From Paul Snyder, forum technical advisor:
To the original questioner: That is the blond-it stains I use, but WFS only has a few colors. The company that makes the blond-it stains is James B. Day. The bleachtone stain, like Mohawk, is solvent based and has to dry for a full day before you can topcoat it with water-base finish. The blond-it is water-base.


From contributor G:
To the original questioner: About putting on a full coat of stain - did you wipe it on or spray it? Paul is on target here with the spraying of the stain. By wiping, you push it into the grain thereby accentuating what you are trying to cover.

If spraying the stain on still does not solve your problem well enough, then tone your finish coat instead, as Paul has mentioned. This should be pretty easy for you once you get the hang of what you're doing.

Production cabinet finishers do just the process you are undertaking. For expediency sake they don't stain the wood directly, and some guys seal, spray stain, then top coat. Most guys doing average work just tone the top coat. It's why the grain on those production cabinets always seems a bit foggy.

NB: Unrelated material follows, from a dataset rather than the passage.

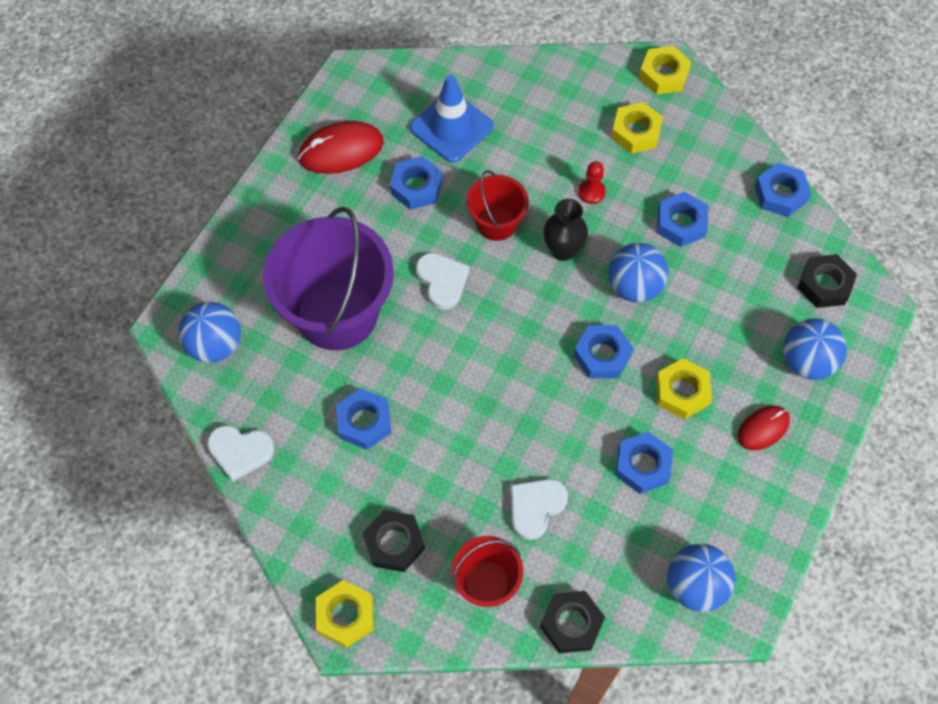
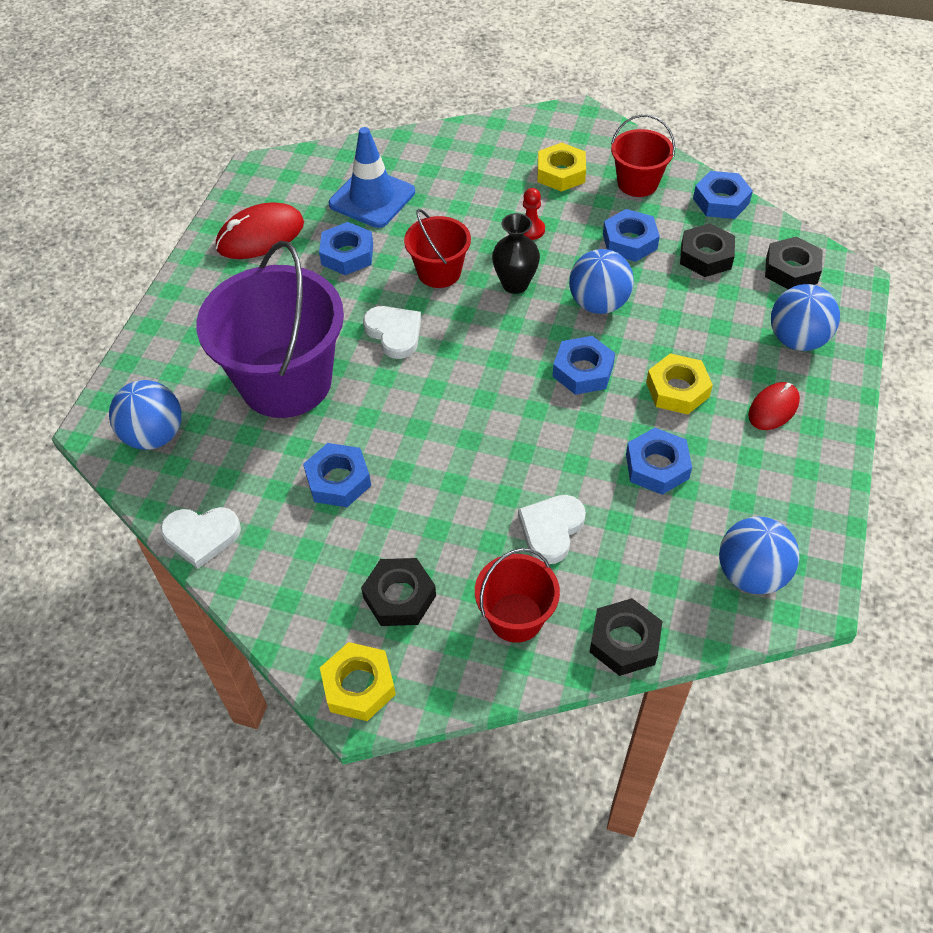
camera: 10 degrees left, 10 degrees down
yellow nut [639,46,691,95] -> none
none -> red bucket [611,114,675,197]
none -> black nut [680,223,735,277]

From the original questioner:
To contributor G: I just did small sample boards which I brushed the stain on. I thought the sealer would prevent the stain from penetrating the wood? It did look like that. For the actual piece I can spray the stain on.I'm going to spray a sealer coat, spray a stain coat, and then spray the finish coats. In some samples, I'll try toning the first coat of finish.


From contributor K:
I also use Enduro and just had this same problem. I added some of their modifier to the stain which thickened it up and evened it out (it does lighten the color). I then mixed a little stain (no more than 10%) and some Cal tints pigment to some poly to help cover the grain – one or two light coats and then finished with clear coat.


From contributor C:
I would suggest trying a flesh colored toner (white with burnt sienna). This would be the base or background color. Thin your toner 50% - you do not want to block out the wood, you only want to uniform the woods, (you’re looking for translucency). Then apply a seal coat so your pink toner will not change when you staining, glazing, or using a shading stain. I would probably glaze and brush it out. Choose any one of coloring mediums you are familiar with. If you decide on a brown color, add a little yellow to mute the color in the grains.


From the original questioner:
After many sample boards, here is the formula I came up with:

• Enduro sanding sealer amber overprint.
• Enduro stain mix of light cherry and medium oak 3/1 parts.
• Second coat of Enduro stain mix.
• Amber tinted shellac.
• First coat of finish - satin Enduro with amber overprint mixed with stain mix 6/1 ratio.
• Second coat of finish, added more medium oak to increase the brown.
• Third coat of finish Enduro satin amber overprinted by itself.